Mas urge mudar de forma global e concertada, não por acções isoladas - que se arriscam a surtir efeitos adversos ou a não surtir qualquer efeito que não fazer-nos perder tempo ou paciência. 

E urge mudar não apenas pela degradação do meio ambiente mas porque seremos 9 biliões de humanos dentro de 30 anos, demasiados humanos para os recursos do Planeta - a curva de Malthus anda a gritar-nos isto desde princípios do séc. XIX, apesar de haver quem insista em a negar.

Como solução, há quem entenda que devemos adoptar uma alimentação vegetariana. O que é interessante para alguns; mas sê-lo-á para toda a população? 

Nós, animais humanos, estamos no topo da cadeia alimentar. Aquilo que nos serve de alimento resulta de escolhas racionais, sim, mas resulta, antes de tudo, de uma evolução genética que nos trouxe o polegar oponível, o bipedismo e um intestino que assimila o que está geneticamente programado para assimilar, sem qualquer respeito pela nossa racionalidade. Para mais, especializou-se nas dietas locais, o que faz com que muita gente se dê mal com a ementa dos países que lhe são exóticos ou que, com isto da globalização, se descubra com estranhos sintomas de doenças que não tem. Claro que o intestino se pode habituar a novas dietas, mas nem sempre nem todas. Ao que não se habitua é a processar proteínas que não está programado para processar - e um alimento de bom sabor que nos deixa saciados pode perfeitamente ser expelido sem nos nutrir.

Voltando aos 9 biliões.
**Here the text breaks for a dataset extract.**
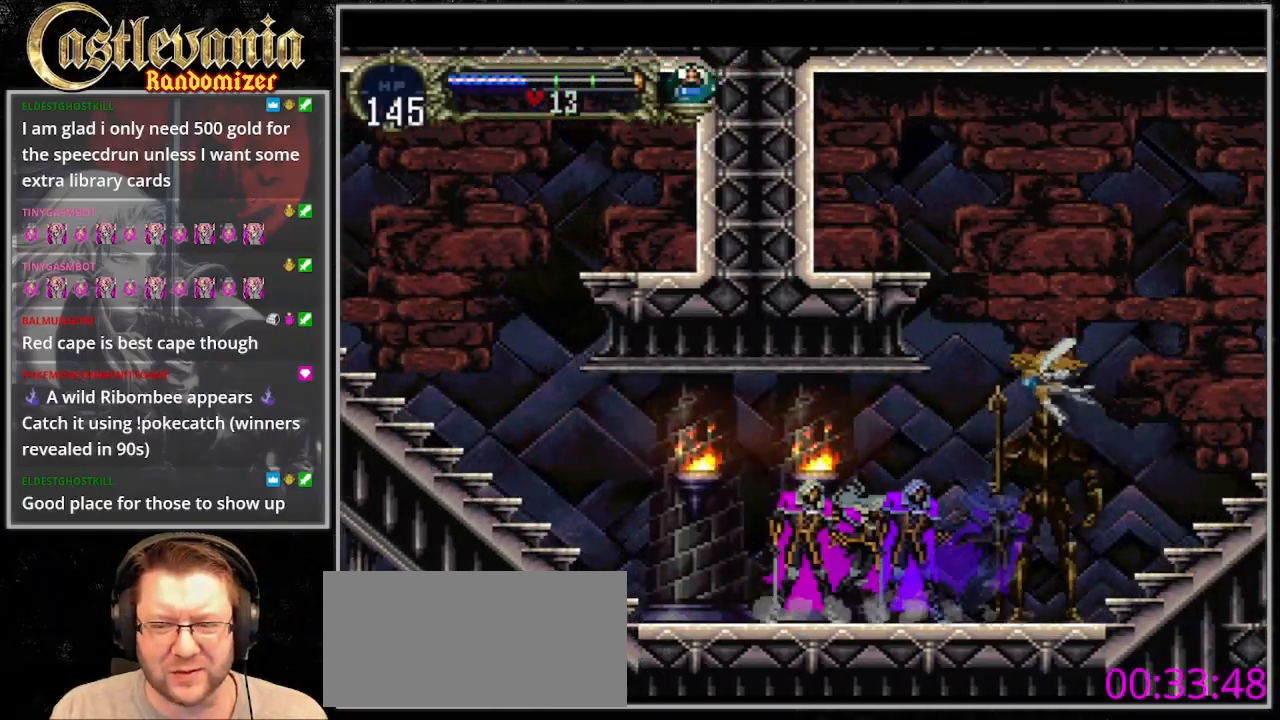
{"dt_ms": 500, "buttons": ["CIRCLE"], "events": [[67, "CIRCLE", "up"], [133, "CIRCLE", "down"], [200, "CIRCLE", "up"], [267, "CIRCLE", "down"], [367, "CIRCLE", "up"], [433, "CIRCLE", "down"]]}
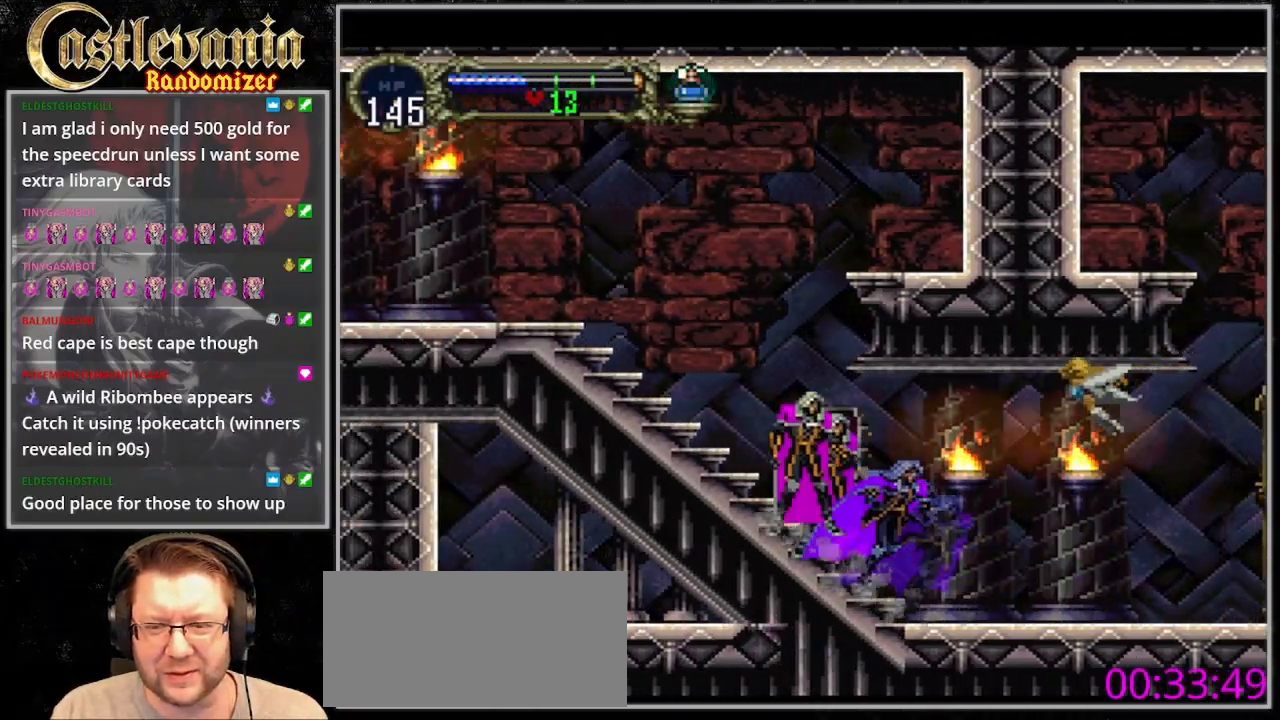
{"dt_ms": 500, "buttons": [], "events": [[33, "CIRCLE", "up"], [100, "CIRCLE", "down"], [333, "CIRCLE", "up"], [433, "CIRCLE", "down"], [500, "CIRCLE", "up"]]}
Arranjar alimento para esta gente toda, mesmo sabendo que a quantidade difere drasticamente entre os povos (a qualidade também), implica esgotar os solos e acabar por ter de adubá-los industrialmente ou recorrer a outros substratos - artificiais, porque os naturais não chegam; também passa por desenvolver cultivares mais produtivas e resistentes, cada vez mais resistentes; e passa ainda por combater as doenças e as pragas que atacam as culturas, o que traz dificuldades acrescidas para os vegetarianos já que os coloca em desvantagem na competição directa com as pragas. Tudo isto coloca-nos a todos sob a influência da poderosíssima indústria farmacêutica - poderosa e muito poluente. Deixando-nos, aos humanos,  dependentes dos países que tenham capacidade para absorver aos produtos das tais farmacêuticas.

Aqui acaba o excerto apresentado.